▶ What is required:
Retype every entry below without pictures.

▶ Data supplied:
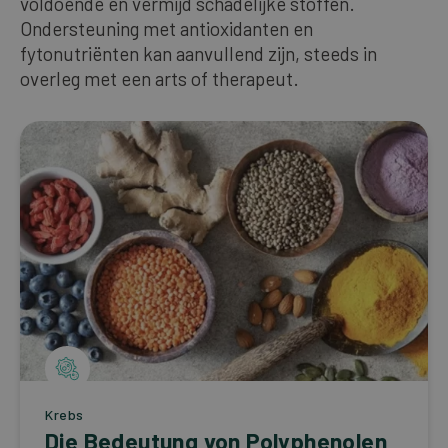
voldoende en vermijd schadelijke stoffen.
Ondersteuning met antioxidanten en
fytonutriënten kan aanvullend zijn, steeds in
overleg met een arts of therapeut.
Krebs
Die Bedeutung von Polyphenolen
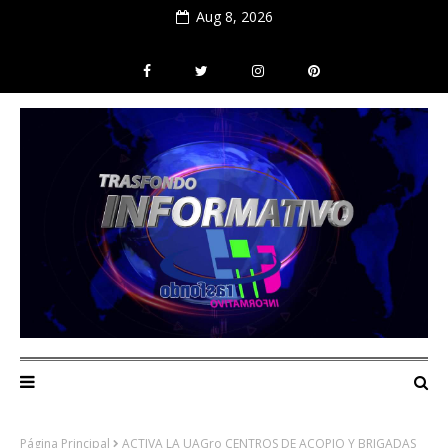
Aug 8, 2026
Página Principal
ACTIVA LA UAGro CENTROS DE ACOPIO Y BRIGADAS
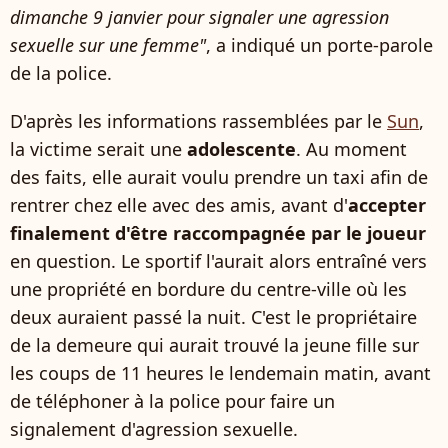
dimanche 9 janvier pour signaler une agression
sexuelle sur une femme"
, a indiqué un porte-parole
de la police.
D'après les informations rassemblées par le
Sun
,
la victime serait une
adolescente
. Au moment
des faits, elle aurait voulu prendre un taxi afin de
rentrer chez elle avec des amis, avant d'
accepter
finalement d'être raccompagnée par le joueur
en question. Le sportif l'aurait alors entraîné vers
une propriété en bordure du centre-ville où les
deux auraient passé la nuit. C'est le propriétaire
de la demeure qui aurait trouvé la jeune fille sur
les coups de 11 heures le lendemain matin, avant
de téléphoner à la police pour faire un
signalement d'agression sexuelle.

▶ Task solution:
voldoende en vermijd schadelijke stoffen.
Ondersteuning met antioxidanten en
fytonutriënten kan aanvullend zijn, steeds in
overleg met een arts of therapeut.
Krebs
Die Bedeutung von Polyphenolen
Aug 8, 2026
Página Principal
ACTIVA LA UAGro CENTROS DE ACOPIO Y BRIGADAS
dimanche 9 janvier pour signaler une agression
sexuelle sur une femme"
, a indiqué un porte-parole
de la police.
D'après les informations rassemblées par le
Sun
,
la victime serait une
adolescente
. Au moment
des faits, elle aurait voulu prendre un taxi afin de
rentrer chez elle avec des amis, avant d'
accepter
finalement d'être raccompagnée par le joueur
en question. Le sportif l'aurait alors entraîné vers
une propriété en bordure du centre-ville où les
deux auraient passé la nuit. C'est le propriétaire
de la demeure qui aurait trouvé la jeune fille sur
les coups de 11 heures le lendemain matin, avant
de téléphoner à la police pour faire un
signalement d'agression sexuelle.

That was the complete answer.